Identified that we will not be able to further address this, without breaking the instrumentation fix for thread hops.
@kford-newrelic this is very unfortunate. It basically means that we'll forever (well, for as long as we use New Relic...) need to deploy a custom fork of the agent with #538 reverted. To be honest, as a customer it's hard to see how that's considered acceptable. We're talking about Spring here, not some obscure framework.
It would be great to understand (in as much technical detail as is necessary) why this issue can't be fixed in the New Relic Agent. We also have a few deployments running the OTEL Agent, and it provides vastly superior support for thread-switching (as in: "it just works"), without any customization and with overhead way less than what can be seen the graph above. (Can't give exact numbers; it's been a while since I tested.)

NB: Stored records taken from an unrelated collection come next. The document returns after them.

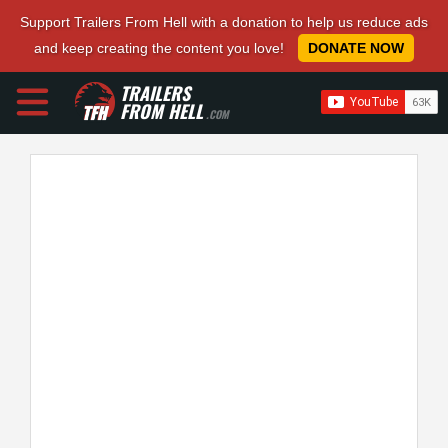
Support Trailers From Hell with a donation to help us reduce ads
and keep creating the content you love!
DONATE NOW
TRAILERS
FROM HELL
.COM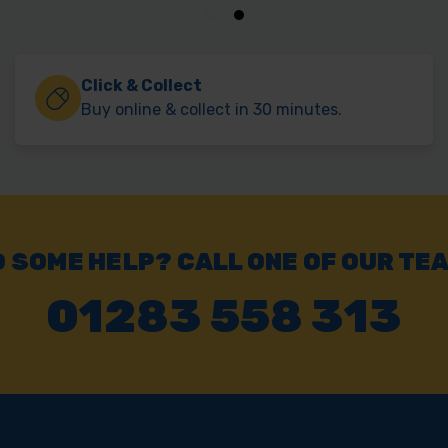
Click & Collect
Buy online & collect in 30 minutes.
 SOME HELP? CALL ONE OF OUR TE
01283 558 313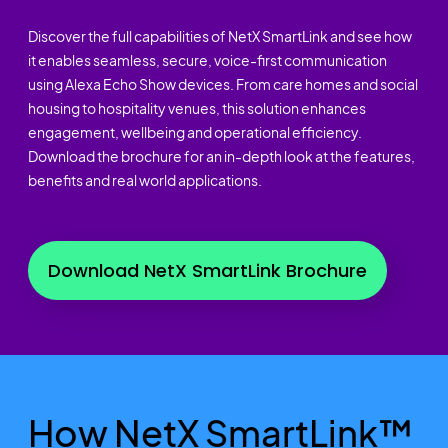
Discover the full capabilities of NetX SmartLink and see how
it enables seamless, secure, voice-first communication
using Alexa Echo Show devices. From care homes and social
housing to hospitality venues, this solution enhances
engagement, wellbeing and operational efficiency.
Download the brochure for an in-depth look at the features,
benefits and real world applications.
Download NetX SmartLink Brochure
How NetX SmartLink™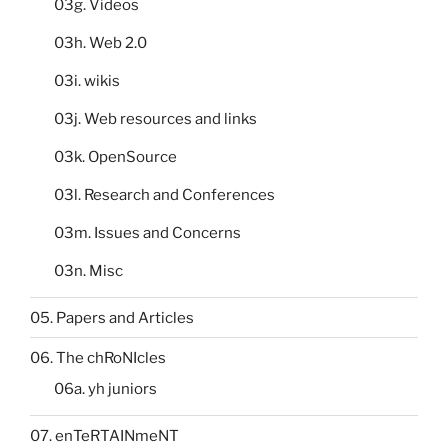
03g. Videos
03h. Web 2.0
03i. wikis
03j. Web resources and links
03k. OpenSource
03l. Research and Conferences
03m. Issues and Concerns
03n. Misc
05. Papers and Articles
06. The chRoNIcles
06a. yh juniors
07. enTeRTAINmeNT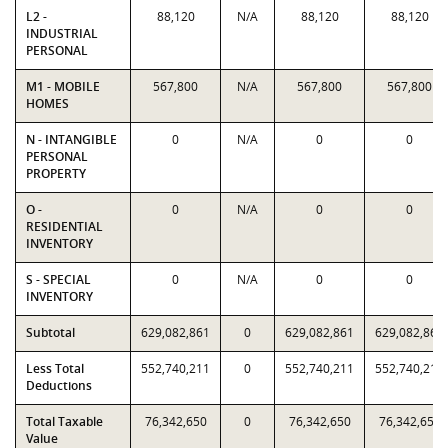
L2 -
88,120
N/A
88,120
88,120
INDUSTRIAL
PERSONAL
M1 - MOBILE
567,800
N/A
567,800
567,800
HOMES
N - INTANGIBLE
0
N/A
0
0
PERSONAL
PROPERTY
O -
0
N/A
0
0
RESIDENTIAL
INVENTORY
S - SPECIAL
0
N/A
0
0
INVENTORY
Subtotal
629,082,861
0
629,082,861
629,082,861
Less Total
552,740,211
0
552,740,211
552,740,211
Deductions
Total Taxable
76,342,650
0
76,342,650
76,342,650
Value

@Stephan202 we appreciate your feedback and frankly we’d rather fix this issue too but at the moment, with the current design of the agent, we don’t know how to reduce the extra cycles needed to properly lookup/link tokens and still keep the instrumentation needed for it to be correct - and that was after ~3 weeks of dedicated, heads-down, deep focus.
We first noticed that there was an issue with some of our instrumentation because when applications used the Spring WebClient, there were extra thread hops that were unaccounted for that resulted in transactions not properly capturing all the recorded segments. That was just one trigger that we noticed - we assume there could be others that we haven't yet run across. To fix this issue, we had to include code that properly handles the token linking but as your team noticed, those extra compute cycles come with a cost that we just don’t know how to mitigate at the moment.
Description
A customer experienced decreased performance in his application after upgrading from agent 7.4.3 to 7.5.0.
After investigation, he was able to pinpoint the cause to PR #538.
They built a custom version of the 7.5.0 agent without that PR and the performance was similar to 7.4.3.